We hadden’t been home long before my eldest son (active duty US Navy) had to go back to the base so he could check in the next morning for duty. So with out fanfare and without his sister and brother in law, he opened his gifts with just me and dad and his brother. He couldn’t stay for Christmas dinner, but i wasn’t upset. It was just not a regular Christmas and this was just another hint of the new normal.
The new in-laws made their way to our house for dinner we talked and laughed. Sharing a meal is the best way to really get to sit down and chat. You’re sort of a captive audience. So there we were, our new family, joined together by our two children, irrevocably bonded. Presents came after dinner. Weird, after dinner?
Then it happened! As the gifts were being revealed, one at a time, in a methodical way, the in-laws learned how we did presents. There was a system, open this first then that. It will all make sense.

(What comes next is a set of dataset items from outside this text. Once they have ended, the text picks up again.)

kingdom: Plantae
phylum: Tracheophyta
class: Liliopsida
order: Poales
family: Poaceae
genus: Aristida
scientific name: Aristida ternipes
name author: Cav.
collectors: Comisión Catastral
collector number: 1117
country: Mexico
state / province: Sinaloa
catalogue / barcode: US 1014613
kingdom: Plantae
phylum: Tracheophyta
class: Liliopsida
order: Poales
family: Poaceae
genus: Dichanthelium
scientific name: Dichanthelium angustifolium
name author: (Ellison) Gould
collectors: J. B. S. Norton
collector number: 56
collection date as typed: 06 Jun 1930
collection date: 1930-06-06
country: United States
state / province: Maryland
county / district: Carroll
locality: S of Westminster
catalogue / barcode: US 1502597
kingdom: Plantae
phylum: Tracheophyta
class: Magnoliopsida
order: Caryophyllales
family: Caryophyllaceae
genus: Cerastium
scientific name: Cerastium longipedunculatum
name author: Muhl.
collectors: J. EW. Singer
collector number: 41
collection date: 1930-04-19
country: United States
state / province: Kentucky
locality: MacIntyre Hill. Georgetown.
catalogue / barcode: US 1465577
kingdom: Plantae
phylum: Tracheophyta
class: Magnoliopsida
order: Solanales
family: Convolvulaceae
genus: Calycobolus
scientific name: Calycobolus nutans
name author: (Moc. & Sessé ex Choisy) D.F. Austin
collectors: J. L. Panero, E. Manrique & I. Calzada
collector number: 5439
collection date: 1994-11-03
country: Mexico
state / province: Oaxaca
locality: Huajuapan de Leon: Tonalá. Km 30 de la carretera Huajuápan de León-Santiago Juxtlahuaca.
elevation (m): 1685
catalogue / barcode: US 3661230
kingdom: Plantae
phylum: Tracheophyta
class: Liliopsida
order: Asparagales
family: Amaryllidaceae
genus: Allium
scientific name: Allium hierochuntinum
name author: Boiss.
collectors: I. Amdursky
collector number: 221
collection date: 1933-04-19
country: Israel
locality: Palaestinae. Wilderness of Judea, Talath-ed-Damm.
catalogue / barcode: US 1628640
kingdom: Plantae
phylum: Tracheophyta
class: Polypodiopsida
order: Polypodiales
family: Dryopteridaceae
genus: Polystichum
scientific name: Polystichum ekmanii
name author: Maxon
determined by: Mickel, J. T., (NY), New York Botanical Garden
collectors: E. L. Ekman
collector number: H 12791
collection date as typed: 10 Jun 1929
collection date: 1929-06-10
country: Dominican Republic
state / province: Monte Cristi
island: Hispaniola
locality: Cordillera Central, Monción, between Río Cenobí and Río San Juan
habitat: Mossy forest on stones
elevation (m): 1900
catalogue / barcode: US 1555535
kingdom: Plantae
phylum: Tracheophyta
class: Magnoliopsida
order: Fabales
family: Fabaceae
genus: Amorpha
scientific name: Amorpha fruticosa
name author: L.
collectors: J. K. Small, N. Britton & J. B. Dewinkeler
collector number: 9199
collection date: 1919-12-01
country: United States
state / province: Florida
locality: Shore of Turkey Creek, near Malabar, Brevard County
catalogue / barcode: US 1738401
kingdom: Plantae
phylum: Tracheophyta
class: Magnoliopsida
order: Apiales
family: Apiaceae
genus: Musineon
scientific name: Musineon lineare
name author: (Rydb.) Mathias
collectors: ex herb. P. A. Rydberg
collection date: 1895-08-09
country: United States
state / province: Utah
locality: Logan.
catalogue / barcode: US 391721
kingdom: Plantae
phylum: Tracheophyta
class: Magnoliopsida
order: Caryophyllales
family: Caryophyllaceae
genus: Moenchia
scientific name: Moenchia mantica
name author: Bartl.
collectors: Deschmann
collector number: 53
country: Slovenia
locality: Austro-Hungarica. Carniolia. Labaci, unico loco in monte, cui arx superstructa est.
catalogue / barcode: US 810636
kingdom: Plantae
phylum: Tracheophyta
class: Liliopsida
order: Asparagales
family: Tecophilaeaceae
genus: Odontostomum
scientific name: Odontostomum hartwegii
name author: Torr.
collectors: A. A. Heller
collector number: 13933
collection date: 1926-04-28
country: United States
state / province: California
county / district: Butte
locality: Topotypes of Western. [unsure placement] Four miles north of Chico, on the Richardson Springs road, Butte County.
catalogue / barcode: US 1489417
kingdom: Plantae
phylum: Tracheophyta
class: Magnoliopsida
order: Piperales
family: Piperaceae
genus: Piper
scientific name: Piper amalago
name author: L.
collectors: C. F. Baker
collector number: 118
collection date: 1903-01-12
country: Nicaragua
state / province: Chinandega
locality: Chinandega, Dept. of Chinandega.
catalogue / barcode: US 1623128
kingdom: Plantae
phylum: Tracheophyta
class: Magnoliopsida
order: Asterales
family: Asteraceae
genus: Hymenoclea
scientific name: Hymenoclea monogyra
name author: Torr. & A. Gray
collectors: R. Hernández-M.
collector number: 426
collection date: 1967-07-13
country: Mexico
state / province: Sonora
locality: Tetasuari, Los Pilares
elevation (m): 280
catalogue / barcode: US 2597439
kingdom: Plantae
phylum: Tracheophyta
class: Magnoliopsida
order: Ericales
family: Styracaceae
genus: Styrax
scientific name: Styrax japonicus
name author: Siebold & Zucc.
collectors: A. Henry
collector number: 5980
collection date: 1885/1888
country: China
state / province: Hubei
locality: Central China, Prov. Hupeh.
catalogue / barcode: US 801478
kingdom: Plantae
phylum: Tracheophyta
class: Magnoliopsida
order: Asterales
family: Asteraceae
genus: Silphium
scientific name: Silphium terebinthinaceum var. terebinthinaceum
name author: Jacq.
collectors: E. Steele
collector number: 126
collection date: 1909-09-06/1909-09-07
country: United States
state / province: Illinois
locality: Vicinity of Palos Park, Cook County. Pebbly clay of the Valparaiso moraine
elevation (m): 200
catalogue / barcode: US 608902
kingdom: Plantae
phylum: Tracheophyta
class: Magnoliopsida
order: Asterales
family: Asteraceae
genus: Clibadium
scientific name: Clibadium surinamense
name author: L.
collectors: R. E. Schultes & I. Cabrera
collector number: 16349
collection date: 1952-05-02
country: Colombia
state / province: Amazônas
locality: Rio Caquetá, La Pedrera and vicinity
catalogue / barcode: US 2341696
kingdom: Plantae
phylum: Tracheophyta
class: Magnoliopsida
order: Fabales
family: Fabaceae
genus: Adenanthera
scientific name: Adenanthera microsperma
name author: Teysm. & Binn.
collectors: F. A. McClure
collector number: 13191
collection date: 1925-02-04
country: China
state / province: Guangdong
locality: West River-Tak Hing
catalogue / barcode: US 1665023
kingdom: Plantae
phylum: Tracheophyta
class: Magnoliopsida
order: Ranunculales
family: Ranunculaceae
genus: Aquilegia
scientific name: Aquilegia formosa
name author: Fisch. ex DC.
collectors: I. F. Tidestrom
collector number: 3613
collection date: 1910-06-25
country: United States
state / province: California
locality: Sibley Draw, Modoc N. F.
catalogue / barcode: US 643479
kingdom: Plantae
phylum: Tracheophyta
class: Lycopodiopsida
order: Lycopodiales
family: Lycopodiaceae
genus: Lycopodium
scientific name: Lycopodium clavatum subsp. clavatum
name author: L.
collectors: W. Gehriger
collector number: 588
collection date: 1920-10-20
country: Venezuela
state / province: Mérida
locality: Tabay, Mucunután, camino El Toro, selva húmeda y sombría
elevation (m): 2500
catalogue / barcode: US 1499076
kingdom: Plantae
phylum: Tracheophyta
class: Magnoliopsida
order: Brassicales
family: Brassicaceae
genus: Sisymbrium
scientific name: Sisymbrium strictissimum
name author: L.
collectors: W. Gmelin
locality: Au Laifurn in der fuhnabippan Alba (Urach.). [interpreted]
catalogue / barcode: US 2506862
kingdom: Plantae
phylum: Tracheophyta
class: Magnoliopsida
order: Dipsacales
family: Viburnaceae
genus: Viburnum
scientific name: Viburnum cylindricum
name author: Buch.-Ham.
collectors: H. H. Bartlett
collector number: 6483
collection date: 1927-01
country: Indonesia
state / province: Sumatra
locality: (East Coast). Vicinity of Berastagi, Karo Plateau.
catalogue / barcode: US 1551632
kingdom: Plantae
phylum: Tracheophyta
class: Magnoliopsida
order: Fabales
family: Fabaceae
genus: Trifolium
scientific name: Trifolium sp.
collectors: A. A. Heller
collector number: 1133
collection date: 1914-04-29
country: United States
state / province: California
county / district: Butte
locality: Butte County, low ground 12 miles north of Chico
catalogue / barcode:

We laughed, and cried as gifts were opened and explanations given for why this gift was significant or the thought behind it. Then the thank yous and i love yous were again floating in the air, caught by the hearts they were intended for.
So, here’s the point. Christmas isn’t a postcard. It’s not a picture you have in your head about how things are supposed to go. Our existence doesn’t hang on if we open gifts before or after breakfast. The world didn’t explode because i got out of my pajamas before 9am. It wasn’t MY Christmas. It was OUR Christmas. It was made better by the unexpected mixed with the expected. The big breakfast hadn’t been our thing before and the big dinner hadn’t been theirs. But together, we had two great meals, enjoying fellowship and loving on one another. It made our kids happy. It couldn’t have been easy (especially on my daughter) to discern how the two worlds would collide and how she would navigate being in the middle. We got up a little early and they stayed up a little late. We loved one another enough to say, “Oh, you do it like that? Well alrighty then, lets do it your way.” It didn’t have to be either/or. It could be both. So if your Christmas didn’t turnout the way you expected, If it just wasn’t the way you always did it. Take this into consideration. It’s not about YOU and it’s not about ME. It’s about Christ, His birth, His celebration. I mean, that first Christmas didn’t exactly turn out the way Mary planned it either did it? And look how that worked out…. for all of us!